Die Rückreise aus London wurde für eine Klasse des Gymnasiums Köflach zu einer Odyssee: Schüler mussten am Boden schlafen und kamen erst 24 Stunden verspätet zuhause an.
So hätten sich die 22 Schüler den Abschluss ihrer London-Reise im Sommer sicher nicht vorgestellt. In Frankfurt sollten sie eigentlich in eine Maschine nach Graz umsteigen. Aber da begann die Odyssee erst. „Der Zugang zu unserem Gate war versperrt.
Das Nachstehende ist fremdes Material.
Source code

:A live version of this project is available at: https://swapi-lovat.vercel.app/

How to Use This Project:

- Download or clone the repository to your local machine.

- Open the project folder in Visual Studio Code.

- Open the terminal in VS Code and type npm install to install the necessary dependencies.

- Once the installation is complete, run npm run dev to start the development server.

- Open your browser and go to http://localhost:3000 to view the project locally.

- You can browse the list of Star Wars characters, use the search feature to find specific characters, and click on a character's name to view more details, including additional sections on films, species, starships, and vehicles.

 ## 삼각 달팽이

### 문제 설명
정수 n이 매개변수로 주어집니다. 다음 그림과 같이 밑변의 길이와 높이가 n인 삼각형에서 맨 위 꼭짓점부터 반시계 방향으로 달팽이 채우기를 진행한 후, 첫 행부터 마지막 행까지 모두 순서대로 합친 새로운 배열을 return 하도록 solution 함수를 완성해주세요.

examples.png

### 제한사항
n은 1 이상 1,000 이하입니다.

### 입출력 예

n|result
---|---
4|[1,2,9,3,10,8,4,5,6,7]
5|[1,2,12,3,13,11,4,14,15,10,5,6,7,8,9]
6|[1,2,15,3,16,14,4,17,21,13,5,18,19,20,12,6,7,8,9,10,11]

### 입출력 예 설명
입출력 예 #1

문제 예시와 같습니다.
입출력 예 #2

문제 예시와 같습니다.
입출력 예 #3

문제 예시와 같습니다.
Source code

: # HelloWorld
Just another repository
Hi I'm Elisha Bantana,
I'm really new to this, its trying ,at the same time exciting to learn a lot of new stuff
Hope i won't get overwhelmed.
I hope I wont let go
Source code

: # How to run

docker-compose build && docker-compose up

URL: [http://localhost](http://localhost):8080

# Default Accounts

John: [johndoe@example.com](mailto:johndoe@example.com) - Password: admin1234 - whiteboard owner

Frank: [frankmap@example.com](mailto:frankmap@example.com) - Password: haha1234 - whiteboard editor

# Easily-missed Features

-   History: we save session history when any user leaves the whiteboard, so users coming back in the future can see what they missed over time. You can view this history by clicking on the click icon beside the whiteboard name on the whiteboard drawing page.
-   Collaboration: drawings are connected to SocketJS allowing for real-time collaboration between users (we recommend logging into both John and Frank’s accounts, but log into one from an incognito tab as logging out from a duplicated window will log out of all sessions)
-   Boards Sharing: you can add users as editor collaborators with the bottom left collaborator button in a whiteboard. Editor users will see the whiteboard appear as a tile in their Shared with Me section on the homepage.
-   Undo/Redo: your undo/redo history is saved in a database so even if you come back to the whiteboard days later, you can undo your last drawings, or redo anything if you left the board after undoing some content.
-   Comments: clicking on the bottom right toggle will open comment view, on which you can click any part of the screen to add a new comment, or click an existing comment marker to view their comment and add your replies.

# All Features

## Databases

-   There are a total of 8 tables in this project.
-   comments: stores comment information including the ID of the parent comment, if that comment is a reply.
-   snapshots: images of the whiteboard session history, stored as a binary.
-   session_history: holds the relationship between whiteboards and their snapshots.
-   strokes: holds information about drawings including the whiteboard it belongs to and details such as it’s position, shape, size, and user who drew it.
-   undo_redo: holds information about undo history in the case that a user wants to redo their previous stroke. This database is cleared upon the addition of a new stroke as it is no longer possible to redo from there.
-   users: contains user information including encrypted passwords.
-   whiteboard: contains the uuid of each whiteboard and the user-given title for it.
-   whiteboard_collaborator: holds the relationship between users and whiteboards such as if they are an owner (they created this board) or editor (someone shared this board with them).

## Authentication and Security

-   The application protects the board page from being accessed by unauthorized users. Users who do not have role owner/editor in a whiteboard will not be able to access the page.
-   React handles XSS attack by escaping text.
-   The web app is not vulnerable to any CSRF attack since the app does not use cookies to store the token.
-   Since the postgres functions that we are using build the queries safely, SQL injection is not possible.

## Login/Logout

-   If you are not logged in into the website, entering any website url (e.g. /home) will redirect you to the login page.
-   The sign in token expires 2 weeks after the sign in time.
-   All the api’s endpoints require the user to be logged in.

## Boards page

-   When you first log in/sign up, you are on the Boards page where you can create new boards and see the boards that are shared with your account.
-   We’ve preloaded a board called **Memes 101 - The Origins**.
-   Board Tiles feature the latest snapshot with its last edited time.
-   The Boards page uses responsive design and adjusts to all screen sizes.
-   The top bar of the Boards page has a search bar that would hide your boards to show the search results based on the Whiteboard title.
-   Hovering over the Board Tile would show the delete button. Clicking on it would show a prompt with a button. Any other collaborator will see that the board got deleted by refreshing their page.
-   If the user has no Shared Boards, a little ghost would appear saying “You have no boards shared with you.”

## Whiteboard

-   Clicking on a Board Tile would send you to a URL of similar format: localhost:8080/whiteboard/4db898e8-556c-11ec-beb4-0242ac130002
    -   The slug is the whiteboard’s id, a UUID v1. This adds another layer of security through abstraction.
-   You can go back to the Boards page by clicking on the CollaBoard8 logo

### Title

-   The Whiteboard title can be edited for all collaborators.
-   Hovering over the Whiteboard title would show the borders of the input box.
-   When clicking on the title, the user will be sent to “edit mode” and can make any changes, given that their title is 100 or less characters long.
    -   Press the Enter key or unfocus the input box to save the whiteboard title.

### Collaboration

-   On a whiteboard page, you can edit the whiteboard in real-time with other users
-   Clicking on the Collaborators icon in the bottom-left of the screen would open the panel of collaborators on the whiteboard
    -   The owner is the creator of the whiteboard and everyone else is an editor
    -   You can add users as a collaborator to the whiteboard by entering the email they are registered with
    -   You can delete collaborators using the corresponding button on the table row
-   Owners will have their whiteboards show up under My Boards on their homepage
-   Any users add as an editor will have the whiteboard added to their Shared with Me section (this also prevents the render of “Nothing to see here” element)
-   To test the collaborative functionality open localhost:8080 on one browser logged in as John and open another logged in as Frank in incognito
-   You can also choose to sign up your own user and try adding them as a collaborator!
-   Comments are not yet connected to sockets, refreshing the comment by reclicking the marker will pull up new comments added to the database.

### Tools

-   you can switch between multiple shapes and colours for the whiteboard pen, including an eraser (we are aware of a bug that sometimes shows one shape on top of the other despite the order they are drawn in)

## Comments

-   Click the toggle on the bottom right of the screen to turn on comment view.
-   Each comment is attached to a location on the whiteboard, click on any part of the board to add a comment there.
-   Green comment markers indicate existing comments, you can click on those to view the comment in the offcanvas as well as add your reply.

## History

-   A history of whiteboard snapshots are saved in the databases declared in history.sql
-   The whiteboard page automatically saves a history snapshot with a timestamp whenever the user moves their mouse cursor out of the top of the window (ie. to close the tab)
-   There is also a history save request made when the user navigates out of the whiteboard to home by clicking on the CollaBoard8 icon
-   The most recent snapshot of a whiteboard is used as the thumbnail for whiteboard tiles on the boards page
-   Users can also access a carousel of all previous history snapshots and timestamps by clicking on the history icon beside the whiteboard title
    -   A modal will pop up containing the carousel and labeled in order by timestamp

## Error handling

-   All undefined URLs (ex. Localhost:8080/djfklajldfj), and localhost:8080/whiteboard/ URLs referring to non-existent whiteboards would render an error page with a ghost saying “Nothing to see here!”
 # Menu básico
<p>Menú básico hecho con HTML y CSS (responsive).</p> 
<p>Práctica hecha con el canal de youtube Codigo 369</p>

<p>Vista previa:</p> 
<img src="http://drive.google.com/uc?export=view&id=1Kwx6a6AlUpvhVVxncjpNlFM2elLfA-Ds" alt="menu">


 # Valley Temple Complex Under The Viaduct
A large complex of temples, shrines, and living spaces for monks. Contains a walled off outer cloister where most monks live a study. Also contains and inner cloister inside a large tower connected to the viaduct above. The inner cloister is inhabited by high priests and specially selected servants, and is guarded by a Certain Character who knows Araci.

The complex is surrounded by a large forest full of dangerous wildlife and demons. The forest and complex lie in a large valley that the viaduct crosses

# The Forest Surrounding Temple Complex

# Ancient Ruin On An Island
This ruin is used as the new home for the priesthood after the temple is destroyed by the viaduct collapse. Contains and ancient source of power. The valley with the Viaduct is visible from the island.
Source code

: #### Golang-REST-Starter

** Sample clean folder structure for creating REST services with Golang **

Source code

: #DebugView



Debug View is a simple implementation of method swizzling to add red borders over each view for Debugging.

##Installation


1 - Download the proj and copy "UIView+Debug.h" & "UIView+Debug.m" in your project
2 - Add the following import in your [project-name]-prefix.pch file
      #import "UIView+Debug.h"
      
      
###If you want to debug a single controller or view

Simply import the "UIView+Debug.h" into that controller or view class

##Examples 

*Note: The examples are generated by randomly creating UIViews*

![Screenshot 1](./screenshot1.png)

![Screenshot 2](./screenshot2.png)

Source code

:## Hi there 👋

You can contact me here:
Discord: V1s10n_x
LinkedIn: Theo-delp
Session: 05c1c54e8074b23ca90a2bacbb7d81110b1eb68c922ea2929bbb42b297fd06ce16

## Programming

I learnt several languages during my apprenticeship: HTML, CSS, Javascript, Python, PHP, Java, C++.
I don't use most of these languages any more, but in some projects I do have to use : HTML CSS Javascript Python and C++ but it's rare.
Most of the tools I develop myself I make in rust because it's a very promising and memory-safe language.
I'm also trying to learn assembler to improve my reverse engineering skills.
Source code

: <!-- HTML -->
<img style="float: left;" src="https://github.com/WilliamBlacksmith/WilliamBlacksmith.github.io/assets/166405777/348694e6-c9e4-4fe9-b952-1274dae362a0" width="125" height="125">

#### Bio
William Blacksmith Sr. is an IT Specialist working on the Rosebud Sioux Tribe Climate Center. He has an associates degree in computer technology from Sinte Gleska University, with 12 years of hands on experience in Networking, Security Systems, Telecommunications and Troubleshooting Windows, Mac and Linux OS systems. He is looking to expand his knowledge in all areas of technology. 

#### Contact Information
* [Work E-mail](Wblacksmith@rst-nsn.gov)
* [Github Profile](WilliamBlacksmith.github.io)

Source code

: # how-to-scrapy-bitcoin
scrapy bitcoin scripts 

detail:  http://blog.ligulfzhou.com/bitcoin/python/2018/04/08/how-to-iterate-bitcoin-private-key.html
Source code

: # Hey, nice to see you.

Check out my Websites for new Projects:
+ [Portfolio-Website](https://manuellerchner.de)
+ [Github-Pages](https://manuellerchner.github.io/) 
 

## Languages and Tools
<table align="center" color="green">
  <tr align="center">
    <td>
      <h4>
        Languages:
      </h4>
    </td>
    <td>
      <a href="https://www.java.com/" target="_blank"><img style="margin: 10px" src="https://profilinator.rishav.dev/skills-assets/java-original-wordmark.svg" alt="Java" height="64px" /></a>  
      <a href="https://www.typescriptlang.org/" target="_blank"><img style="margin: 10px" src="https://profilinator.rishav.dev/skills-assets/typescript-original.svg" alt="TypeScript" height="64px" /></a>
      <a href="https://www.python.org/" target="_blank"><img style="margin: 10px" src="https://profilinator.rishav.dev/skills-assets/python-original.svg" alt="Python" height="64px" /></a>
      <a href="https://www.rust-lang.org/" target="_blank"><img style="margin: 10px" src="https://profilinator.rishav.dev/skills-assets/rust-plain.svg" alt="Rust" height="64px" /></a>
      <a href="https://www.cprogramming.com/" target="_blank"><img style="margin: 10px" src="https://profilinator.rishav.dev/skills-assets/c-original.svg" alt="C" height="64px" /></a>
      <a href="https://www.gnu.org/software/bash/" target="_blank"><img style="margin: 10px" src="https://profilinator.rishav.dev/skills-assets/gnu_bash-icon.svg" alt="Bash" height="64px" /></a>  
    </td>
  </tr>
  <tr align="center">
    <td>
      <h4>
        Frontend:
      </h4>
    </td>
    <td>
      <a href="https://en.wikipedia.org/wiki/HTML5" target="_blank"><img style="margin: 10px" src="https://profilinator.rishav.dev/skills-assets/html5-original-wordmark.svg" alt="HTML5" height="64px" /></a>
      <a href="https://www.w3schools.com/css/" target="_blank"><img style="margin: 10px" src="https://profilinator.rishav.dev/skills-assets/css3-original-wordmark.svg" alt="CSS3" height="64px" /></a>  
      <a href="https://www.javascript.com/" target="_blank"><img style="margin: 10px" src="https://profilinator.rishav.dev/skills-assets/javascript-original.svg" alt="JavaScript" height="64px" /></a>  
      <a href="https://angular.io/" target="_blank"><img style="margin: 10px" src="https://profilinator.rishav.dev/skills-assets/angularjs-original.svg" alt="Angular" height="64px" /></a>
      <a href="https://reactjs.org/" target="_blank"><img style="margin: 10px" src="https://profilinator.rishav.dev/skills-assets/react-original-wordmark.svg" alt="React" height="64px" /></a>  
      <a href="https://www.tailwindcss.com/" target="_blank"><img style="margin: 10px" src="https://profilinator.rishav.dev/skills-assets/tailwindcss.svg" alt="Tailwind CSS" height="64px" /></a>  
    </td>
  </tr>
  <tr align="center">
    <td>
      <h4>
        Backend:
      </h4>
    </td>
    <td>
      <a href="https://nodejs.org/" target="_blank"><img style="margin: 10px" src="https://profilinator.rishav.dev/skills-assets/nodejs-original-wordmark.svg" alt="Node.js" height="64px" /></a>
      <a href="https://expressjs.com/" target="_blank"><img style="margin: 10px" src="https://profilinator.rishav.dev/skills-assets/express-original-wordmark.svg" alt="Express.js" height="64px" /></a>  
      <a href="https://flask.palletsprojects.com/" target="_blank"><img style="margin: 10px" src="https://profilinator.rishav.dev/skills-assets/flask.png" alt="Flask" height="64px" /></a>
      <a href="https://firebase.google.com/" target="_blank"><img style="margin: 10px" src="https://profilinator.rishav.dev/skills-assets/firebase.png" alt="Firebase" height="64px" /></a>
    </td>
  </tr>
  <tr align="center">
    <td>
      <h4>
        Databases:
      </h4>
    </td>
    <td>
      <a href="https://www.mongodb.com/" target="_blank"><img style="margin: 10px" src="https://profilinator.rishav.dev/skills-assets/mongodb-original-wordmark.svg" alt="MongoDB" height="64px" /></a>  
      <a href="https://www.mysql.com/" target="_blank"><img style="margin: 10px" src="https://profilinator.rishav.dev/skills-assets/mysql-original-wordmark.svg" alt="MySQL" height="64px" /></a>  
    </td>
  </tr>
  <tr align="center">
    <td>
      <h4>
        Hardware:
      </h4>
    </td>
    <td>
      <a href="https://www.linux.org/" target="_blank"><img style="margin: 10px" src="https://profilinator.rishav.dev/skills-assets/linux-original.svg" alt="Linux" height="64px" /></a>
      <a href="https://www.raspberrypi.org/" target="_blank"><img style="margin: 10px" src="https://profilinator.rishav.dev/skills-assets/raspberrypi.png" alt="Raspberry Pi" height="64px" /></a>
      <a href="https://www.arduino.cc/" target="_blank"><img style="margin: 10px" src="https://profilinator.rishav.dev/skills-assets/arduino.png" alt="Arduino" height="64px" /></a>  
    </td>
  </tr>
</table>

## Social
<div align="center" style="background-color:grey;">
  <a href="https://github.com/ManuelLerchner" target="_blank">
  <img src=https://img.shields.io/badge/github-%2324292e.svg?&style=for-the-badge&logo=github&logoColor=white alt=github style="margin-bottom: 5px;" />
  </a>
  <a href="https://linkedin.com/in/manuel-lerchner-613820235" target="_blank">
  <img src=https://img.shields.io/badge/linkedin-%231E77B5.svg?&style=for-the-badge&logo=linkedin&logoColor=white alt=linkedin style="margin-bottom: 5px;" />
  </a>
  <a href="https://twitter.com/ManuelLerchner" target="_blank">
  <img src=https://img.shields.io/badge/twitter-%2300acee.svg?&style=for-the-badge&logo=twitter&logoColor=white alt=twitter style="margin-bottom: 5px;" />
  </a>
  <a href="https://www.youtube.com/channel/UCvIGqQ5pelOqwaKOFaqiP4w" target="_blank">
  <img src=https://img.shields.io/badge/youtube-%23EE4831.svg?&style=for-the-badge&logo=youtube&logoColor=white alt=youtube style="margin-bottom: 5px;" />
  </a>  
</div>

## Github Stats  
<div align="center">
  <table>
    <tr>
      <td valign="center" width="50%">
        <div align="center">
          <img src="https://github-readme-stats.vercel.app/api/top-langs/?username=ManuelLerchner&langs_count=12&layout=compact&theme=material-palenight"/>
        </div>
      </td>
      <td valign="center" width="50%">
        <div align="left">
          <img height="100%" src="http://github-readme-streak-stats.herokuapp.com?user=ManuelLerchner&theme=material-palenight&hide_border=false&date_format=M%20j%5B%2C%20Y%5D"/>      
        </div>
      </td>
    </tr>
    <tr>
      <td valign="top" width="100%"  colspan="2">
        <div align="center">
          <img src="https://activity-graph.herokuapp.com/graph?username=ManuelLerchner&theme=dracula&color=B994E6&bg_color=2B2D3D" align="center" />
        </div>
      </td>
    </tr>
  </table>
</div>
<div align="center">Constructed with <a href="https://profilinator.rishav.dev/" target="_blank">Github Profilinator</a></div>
Der Flug startete ohne Passagiere“, schildert Lehrerin Karin Buchgraber.
Teures Wasser und Pöbeleien
So mussten die Schüler die Nacht am Boden verbringen - Hotel und Verpflegung gab es nicht. „Meine Kollegin zahlte 65 Euro für ein paar Flaschen Wasser“, erinnert sich Buchgraber. „Außerdem wurden wir ständig von Alkoholisierten angepöbelt.“
Am nächsten Tag sollte die Klasse nach Linz fliegen. „90 Minuten mussten wir wegen Verspätung bei größter Hitze in einem Bus warten, ohne Informationen.“ Von Linz ging es im Bus weiter. Zumindest finanziell wurde die Rückreise nicht zum Desaster: Die Fahrgast-Agentur APF konnte 6132 Euro von der Lufthansa für die Schüler erkämpfen.